E3 2008: The John Carmack Interview. Rage, id Tech 6, Doom 4 Details, and More!
John Carmack conjures up graphics magic for Rage
MPC: Are you using DirectX 9 equivalent? For Doom 4 as well?
JC: Yes to both. It’s one of those things I get asked a lot. What’s big and exciting for DirectX 10 or DirectX 11? There’s not a whole lot of… really not a whole lot. The big touted geometry shaders were in many ways, a mistaken belief that people desperately wanted to create stencil shadow volume.
There’s a tough thing with that. You get a bunch of people who make APIs, and they think “it’s my job to make APIs. I make new APIs every year.” There’s a reality of approaching a functionality curve, and the DX9 level gives us a whole lot of stuff where it’s not like before, even at the DX7 functionality level. Graphics programmers have tried every possible configuration, and they’ve tried every state and know what happens when. But, as soon as you get programmability in there (as happened with DX9) you’re writing code now. The code is limited, but we’re so far from exhausting the possibilities.
Sure, when DX10 hardware is ubiquitous and that’s our baseline platform, we’ll find something useful to do with all that extra hardware. It’s not like we’re saying “no, we won’t use this”.
MPC: Do you think we’ve reached a point of diminishing returns with regard to graphics?
JC: There’re interesting things to talk about in that direction, [for example] with Quake Live. We’re taking this ancient graphics technology, it’s nine years old, but we’re wrapping it in this other way to innovate, with the website interface for all of that. It’s clear that there are certain types of games that we’re past the curve for the benefit. For the highly competitive games, competitors would crank the detail all the way down, sometimes going too far. It’s cool that we’re running those games now at 60Hz on 2 million-pixel monitors.
There’s still value to be gained at the high end with graphics. We’ve got some wonderful looking stuff with Rage where we can do things with the environments that people have never seen before. Rage and id tech 5 will make a lot of games start to look plain. We’ve seen that phenomenon with previous games, where people don’t know exactly what they’re missing until they’re shown it, but it makes some of the other things look shabby in comparison.
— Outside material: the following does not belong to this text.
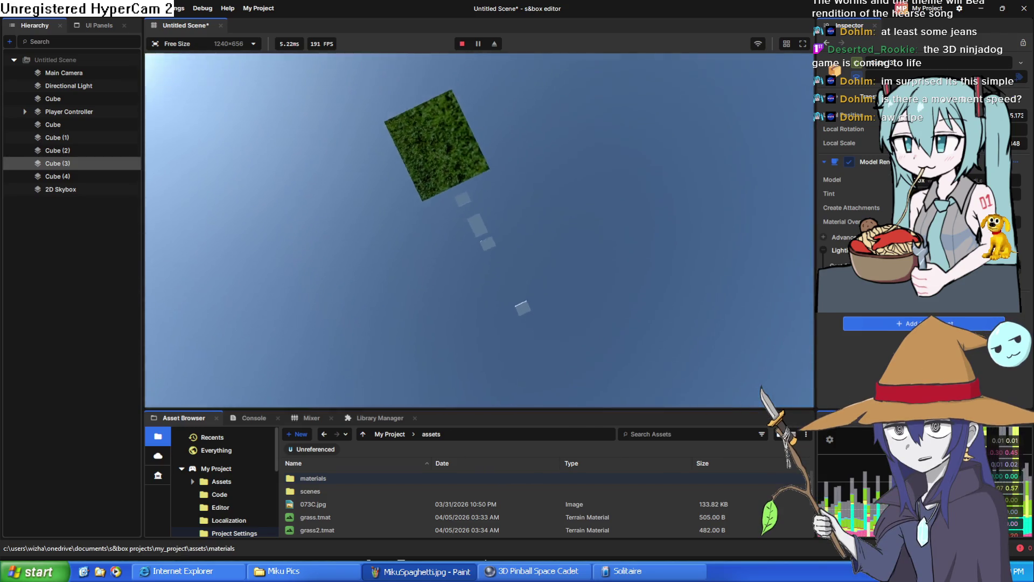
key(Escape)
I still think there’s one more generation to be had where we virtualize geometry with id Tech 6 and do some things that are truly revolutionary.
MPC: How long will we see games based on id Tech 5?
JC: Through this console generation at least, I am beginning some of the preliminary research work on what we’re going to follow this up with on the following console generation. Lots of questions are unanswered about that, depending on how all the players choose their technology—whether it ends up being a Larrabee based, CUDA hybrid, or Fusion-based, there’re lots of unanswered questions. I know we can deliver a next-gen kick, if we can virtualize the geometry like we virtualized the textures; we can do things that no one’s ever seen in games before. It’s worth doing a new generation for.
MPC: So this isn’t your last engine?
JC: No. It’s interesting though, that a couple of years ago, I’d thought that maybe we were approaching something that would be a regular tool, that the performance is a driving factor. You could write something really general, but the performance is hard, even for a 30Hz game.
In some ways, our big advances are in tools. Our innovations are beyond the offline renderers. We’re doing stuff that even the offline renderers don’t.